* [Try it]:
Your answer should be the lines of the material that include the word "down".

* [Information supplied]:
------------------------

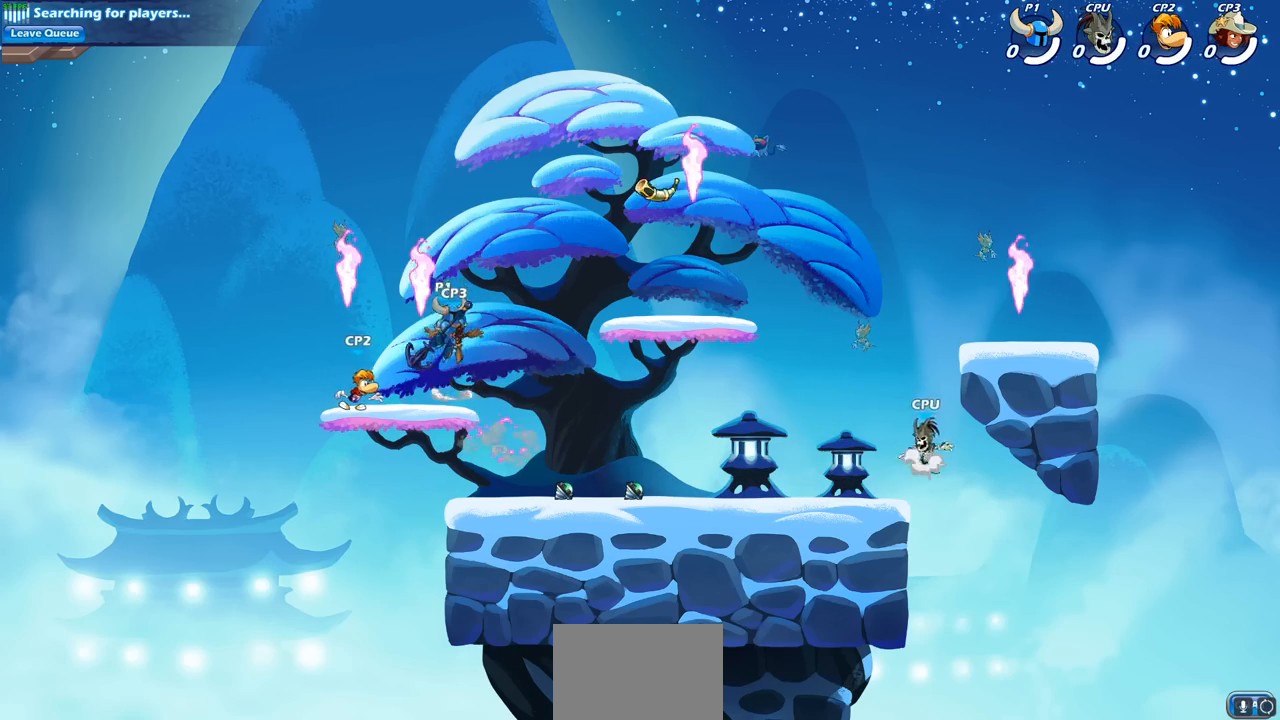
{"dt_ms": 500, "buttons": [], "left_stick": "center", "right_stick": "center", "events": [[17, "CROSS", "up"], [167, "left_stick", "down-right"], [317, "left_stick", "down-left"], [367, "SQUARE", "down"], [400, "left_stick", "center"], [467, "SQUARE", "up"]]}
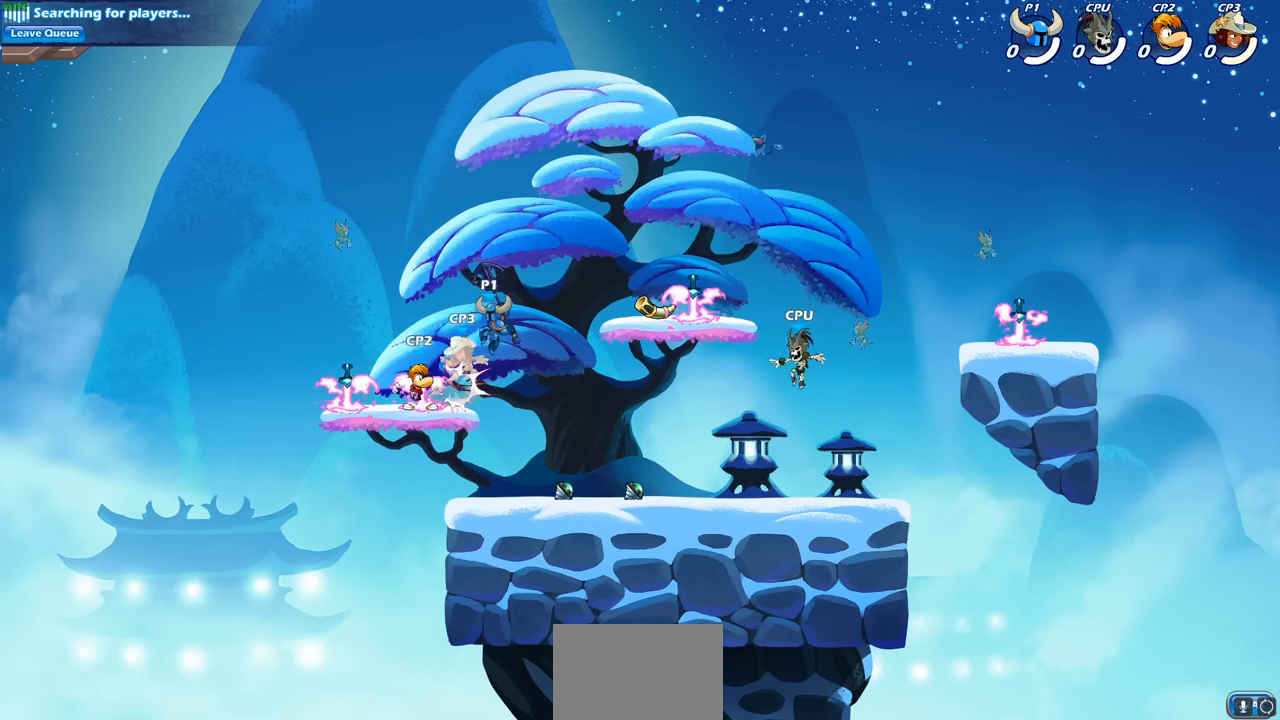
{"dt_ms": 500, "buttons": [], "left_stick": "center", "right_stick": "center", "events": []}
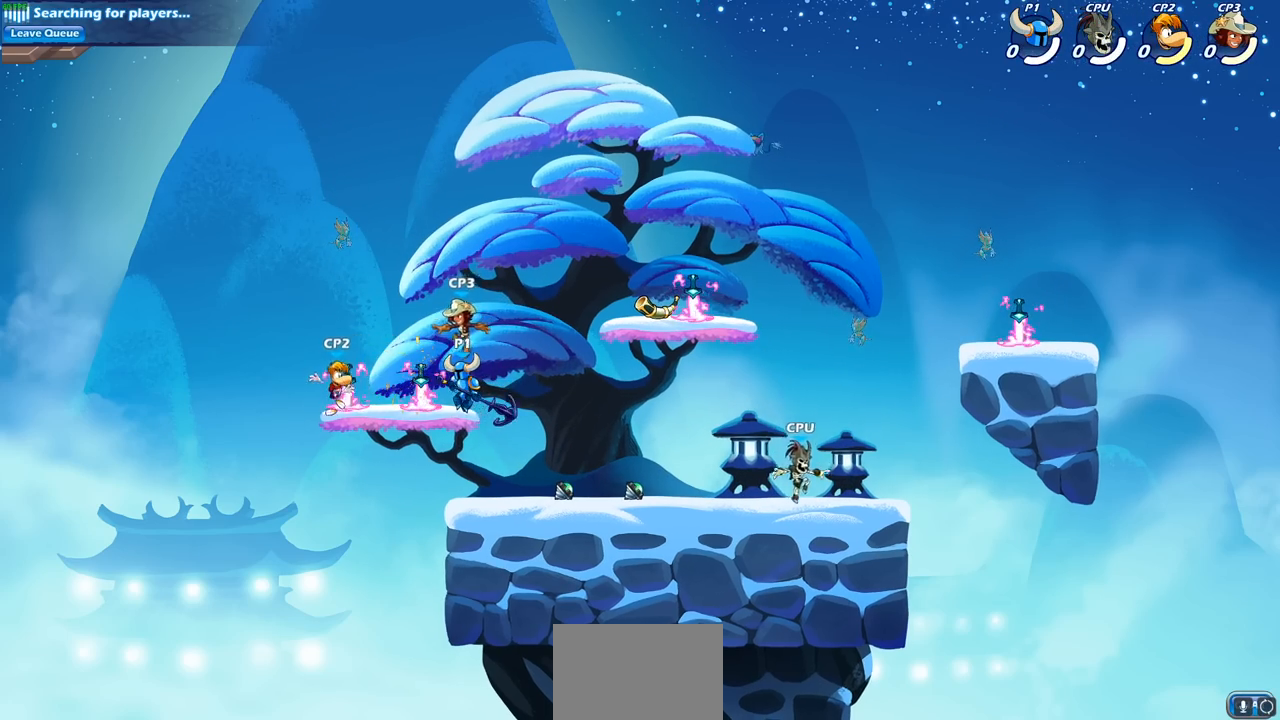
{"dt_ms": 500, "buttons": [], "left_stick": "down-left", "right_stick": "center", "events": [[200, "left_stick", "right"], [467, "left_stick", "down-left"]]}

------------------------

* [Solution to this exercise]:
{"dt_ms": 500, "buttons": [], "left_stick": "center", "right_stick": "center", "events": [[17, "CROSS", "up"], [167, "left_stick", "down-right"], [317, "left_stick", "down-left"], [367, "SQUARE", "down"], [400, "left_stick", "center"], [467, "SQUARE", "up"]]}
{"dt_ms": 500, "buttons": [], "left_stick": "down-left", "right_stick": "center", "events": [[200, "left_stick", "right"], [467, "left_stick", "down-left"]]}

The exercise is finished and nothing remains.